Victim-blaming women for male behaviour

It is from this mindset that the concept of victim blaming arises. When women are harassed or raped, fingers are raised on their clothes, maturity, and even character. Women are expected to go take every little or big decision in their lives keeping in mind the notion that men cannot change, ever. A woman is "asking for it" when she challenges the policing of her life at hands of society. We know what is better for you. We are telling you to live this way for your own safety.

 If only men were brought up instilled with the idea to respect women and not harass them, there would be no need to control women's lives. But alas, this isn't what society wants. It seems that our society uses the stereotyping of male behaviour as predatory by instinct just so that it can force women to follow its dictates. Society is scared of letting women reclaim their lives from its clutches. What will happen when women refuse to perform household chores, get equal opportunities at work, and become financially independent? Men are still not brought up to live and adjust with independent and powerful women, and therein lies our basic problem.

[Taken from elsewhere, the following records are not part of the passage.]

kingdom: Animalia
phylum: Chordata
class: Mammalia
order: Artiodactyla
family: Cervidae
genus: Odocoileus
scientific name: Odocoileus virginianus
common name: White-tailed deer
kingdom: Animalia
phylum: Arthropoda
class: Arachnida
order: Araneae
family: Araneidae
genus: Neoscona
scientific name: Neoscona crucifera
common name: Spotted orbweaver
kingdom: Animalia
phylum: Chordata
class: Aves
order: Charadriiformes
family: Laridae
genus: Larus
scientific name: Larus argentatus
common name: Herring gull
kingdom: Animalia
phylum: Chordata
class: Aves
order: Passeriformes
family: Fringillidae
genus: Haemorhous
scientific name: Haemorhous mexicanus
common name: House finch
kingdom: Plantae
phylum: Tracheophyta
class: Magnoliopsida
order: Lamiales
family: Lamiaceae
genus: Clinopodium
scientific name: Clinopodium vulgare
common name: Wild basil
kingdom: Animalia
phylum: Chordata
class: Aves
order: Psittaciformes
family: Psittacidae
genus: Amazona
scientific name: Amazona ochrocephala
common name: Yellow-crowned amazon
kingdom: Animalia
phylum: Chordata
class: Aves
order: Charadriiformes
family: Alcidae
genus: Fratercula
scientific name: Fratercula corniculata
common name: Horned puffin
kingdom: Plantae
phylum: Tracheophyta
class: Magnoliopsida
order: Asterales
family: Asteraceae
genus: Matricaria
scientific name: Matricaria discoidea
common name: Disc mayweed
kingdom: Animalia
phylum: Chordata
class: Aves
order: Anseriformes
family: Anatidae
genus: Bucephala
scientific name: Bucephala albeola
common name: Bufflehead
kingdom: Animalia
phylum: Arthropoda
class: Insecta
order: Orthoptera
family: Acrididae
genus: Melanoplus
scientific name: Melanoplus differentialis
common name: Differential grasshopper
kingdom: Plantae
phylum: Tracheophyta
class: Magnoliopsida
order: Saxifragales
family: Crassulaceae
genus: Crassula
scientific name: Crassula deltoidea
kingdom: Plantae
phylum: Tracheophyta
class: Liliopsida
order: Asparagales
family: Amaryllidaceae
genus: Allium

While women are raised to either respect or fear men, men are raised to either use or exploit women. Women are never told that safety is their right. Similarly men are told that breaching women’s safety is a crime. All that men and women understand growing up is that the two genders are always together in a relationship in which men dominate and women obey.

Even government brings out rules of women’s safety by imposing restrictions on women and not men. For example Madhya Pradesh Chief Minister Shivraj Singh Chouhan last year introduced a women’s safety programme in which every woman going out of home for work will be tracked by a local system in the police station. Why couldn’t the MP government bring in laws that control and track men?

Victim-blaming or policing women is not the answer to the problem of growing sexual crimes in India. Conditioning boys since an early age to understand consent is. If men today don't have empathy and respect for women, then the blame lies with society. And so, before men and women, society in general needs to keep check on its own dictates and see where changes can be made so that justice, humanity and equality can prevail.

Views expressed are the author's own.